Y estas expectativas seguirán aumentando después del espectáculo de Dembélé, incluso contra rivales inferiores y sobre todo teniendo en cuenta que Les Bleus aún no han alcanzado su techo.

Los goles de Dembélé estuvieron definidos por la paciencia, la colocación y la gran finalización.

El jugador francés Ousmane Dembélé se señala la cabeza mientras se detiene para celebrar su gol.

Puede que Dembélé esté pensando en la teoría de la relatividad. (Imágenes falsas: Simon Stacpoole)

Jugó con los defensores noruegos, tomándose su tiempo para encontrar el mejor ángulo, bailando, haciendo cabriolas y confundiendo hasta que estuvo listo para soltar el balón y enterrarlo en el fondo de la red.

“Es un momento único, pero lo más importante era acabar primero de grupo”, afirmó Dembélé.

También fue un mérito para ese equipo francés, donde estrellas como Mbappé y Michael Olise aparecieron voluntariamente como actos de apoyo, particularmente el primero, quien fue criticado por su percibido egoísmo y arrogancia.

El experto de Fox Sports USA, Zlatan Ibrahimovic, respondió a las críticas a Francia tras el primer partido.

“La gente ignorante lo llamará arrogancia, la gente inteligente lo llamará confianza”, dijo.

Y esa confianza irradiaba en todos los ámbitos, incluso fuera de la definición de Dembélé.

Estaba Mbappé, que perdió el equilibrio cuando un defensor lo empujó hacia atrás y aún así logró un hermoso pase a Dembélé que ayudó a preparar la segunda mitad.

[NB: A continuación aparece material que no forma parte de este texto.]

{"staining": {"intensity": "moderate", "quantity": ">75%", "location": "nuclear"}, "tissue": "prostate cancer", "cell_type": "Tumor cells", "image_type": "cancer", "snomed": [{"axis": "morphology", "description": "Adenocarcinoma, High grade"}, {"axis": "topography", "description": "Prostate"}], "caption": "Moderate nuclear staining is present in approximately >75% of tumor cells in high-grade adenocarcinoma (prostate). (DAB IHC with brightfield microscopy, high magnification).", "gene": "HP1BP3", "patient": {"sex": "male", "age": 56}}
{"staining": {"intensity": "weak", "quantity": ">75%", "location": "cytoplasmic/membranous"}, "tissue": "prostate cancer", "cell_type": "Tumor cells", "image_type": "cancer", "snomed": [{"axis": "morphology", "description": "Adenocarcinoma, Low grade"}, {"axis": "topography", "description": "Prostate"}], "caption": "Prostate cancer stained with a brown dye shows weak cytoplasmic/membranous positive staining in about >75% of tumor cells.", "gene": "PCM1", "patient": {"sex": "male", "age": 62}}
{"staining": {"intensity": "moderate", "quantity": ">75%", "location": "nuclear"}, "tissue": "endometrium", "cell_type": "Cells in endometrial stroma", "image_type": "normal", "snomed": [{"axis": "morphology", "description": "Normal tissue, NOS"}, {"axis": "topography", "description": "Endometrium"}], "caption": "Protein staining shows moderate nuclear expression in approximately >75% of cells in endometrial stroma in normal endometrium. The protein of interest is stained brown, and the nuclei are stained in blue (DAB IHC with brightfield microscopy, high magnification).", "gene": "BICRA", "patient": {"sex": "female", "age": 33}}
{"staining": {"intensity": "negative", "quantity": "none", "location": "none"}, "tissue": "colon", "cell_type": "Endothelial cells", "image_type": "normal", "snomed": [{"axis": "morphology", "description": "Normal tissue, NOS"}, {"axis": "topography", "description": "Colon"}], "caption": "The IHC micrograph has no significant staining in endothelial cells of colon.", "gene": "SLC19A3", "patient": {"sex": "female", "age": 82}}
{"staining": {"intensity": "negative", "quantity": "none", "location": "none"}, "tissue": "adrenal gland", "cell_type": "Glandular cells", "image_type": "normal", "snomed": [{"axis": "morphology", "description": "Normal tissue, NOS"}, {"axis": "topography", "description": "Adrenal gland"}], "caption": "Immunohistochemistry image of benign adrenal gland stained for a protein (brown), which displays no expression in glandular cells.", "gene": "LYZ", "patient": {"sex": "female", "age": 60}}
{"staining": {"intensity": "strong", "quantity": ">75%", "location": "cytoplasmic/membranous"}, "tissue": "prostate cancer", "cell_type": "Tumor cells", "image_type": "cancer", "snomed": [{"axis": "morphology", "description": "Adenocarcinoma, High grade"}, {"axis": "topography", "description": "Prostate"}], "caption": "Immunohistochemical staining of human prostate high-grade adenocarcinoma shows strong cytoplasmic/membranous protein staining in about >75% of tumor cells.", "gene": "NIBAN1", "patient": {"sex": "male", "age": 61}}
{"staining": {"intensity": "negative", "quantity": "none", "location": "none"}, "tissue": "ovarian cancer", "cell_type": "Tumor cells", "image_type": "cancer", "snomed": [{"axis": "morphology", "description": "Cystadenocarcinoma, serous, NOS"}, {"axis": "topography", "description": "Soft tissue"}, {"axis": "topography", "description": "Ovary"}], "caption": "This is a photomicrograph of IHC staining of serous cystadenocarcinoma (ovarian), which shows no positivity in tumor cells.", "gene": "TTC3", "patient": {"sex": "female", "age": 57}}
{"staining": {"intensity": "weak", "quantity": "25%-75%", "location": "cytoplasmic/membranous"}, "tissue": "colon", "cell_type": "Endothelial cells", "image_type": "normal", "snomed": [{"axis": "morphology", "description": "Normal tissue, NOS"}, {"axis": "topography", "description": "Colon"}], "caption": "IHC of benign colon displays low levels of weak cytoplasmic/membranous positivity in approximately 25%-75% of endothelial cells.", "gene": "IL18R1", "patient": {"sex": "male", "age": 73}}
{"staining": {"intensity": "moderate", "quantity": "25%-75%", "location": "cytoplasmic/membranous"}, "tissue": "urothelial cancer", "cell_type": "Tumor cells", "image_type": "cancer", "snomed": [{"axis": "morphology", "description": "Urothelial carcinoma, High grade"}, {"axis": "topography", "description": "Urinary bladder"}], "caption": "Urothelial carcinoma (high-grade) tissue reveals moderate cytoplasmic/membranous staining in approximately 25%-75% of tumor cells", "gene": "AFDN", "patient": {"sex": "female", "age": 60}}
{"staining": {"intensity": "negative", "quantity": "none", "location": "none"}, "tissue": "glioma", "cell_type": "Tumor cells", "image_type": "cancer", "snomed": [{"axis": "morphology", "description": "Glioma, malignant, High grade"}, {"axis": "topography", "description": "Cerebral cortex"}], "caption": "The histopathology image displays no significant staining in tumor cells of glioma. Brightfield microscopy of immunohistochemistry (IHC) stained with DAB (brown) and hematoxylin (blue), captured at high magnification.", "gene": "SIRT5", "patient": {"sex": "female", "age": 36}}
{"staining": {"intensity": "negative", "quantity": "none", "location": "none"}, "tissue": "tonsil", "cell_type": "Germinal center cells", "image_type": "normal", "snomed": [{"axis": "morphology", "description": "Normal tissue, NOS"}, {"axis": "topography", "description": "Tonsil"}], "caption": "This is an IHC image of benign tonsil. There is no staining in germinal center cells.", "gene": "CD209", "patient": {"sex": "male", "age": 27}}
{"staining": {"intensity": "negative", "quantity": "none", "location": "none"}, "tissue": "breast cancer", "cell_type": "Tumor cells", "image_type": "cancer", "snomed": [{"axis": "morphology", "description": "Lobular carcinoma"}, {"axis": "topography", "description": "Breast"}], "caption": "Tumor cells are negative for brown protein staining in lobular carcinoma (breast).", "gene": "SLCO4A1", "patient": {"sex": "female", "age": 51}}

Y la telepatía de Olise con sus impecables pases sin mirar que sirve en bandeja a sus compañeros.

Los Bleus están camino de conseguir otro título, pero una vez que lleguen las pruebas más duras, habrá mucho más que aprender.

Euforia moderada

Hay áreas que los franceses deben abordar, concretamente su defensa, en particular el momento que condujo al gol de Noruega.

Después del segundo gol de Dembélé, se equivocaron en la reanudación, se relajaron un poco y se desconectaron, y Noruega aprovechó el gol de Thelo Aasgaard.

Los noruegos también fallaron un penalti en la segunda mitad y, aunque siempre era probable que perdieran con el equipo que terminaron alineando, aguantaron lo mejor que pudieron durante algunas partes del juego.

Como era de esperar, muchos aficionados franceses se dejaron llevar fuera del estadio después del partido.

Lo que fue más sorprendente fue que había muchos que no estaban en una ola de euforia, pero una victoria reflexiva, reflexiva y comprensiva en el grupo no significa necesariamente una carrera libre hacia el trofeo.

Los jugadores también lo entenderán y deberán seguir compartiendo la gloria con su brillante constelación.